If that's so, sounds like theres a LOT of unfit people applying. Geez 19pushups, 19sits ups... is not HARD. If you have problems with it take 1month of training and I'm guessing you will succeed or you should.


----------



## kincanucks (27 Jun 2005)

coors said:
			
		

> scince when do people have to pay for their physicals? I've never heard of that.
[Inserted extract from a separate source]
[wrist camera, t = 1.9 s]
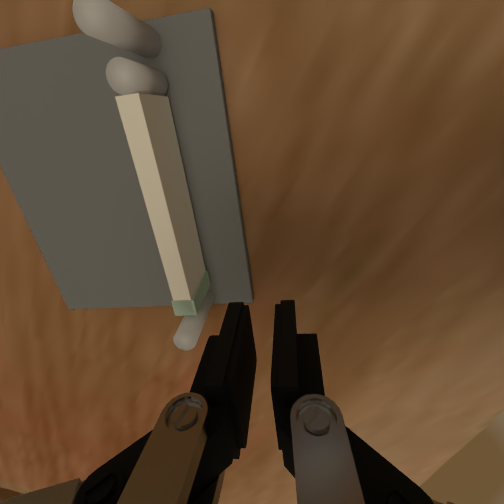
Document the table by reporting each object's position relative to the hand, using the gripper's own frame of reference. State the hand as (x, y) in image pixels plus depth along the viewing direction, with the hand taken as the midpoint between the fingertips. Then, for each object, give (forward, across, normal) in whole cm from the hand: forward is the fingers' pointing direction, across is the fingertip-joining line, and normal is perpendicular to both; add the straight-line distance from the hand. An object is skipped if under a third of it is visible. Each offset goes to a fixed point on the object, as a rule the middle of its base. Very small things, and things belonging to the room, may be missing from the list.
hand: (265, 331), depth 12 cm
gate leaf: (+16, +8, -2) cm, 18 cm away
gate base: (+17, +14, -2) cm, 23 cm away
The military always covered it when I did it.



_scince_ every time the applicant fails it and has to do it again.


----------



## coors (27 Jun 2005)

I guess that's why I wouldn't have known! 8)


----------



## Amsdell (27 Jun 2005)

SeanPaul_031 said:
			
		

> One thing Ive always wanted to know is, why do ppl bother taking their physical test if they know that they cant do the pushups portion of it?



I'll answer this one anyways.  

The only reason I booked my test so early is because I've been told I may have a shot for summer training (yeah, even _this_ close to the deadline).  But I work in a school so I'm sick whenever the kids are sick, which translates to me having very recently lost a month+ of training (not to mention a huge chunk of winter) due to a bad cold that just wouldn't go away, and even more recently another two weeks due to food poisoning (I thank my hubby for that one).  I haven't realized I lost so much of the ground I gained working out regularly.  I'm not sure who's time I want to waste less, my recruiters' who may  have gotten me a spot this summer or the doctor's.  But either way I'll end up wasting someone's time this turn around and I'm genuinely sorry about it.  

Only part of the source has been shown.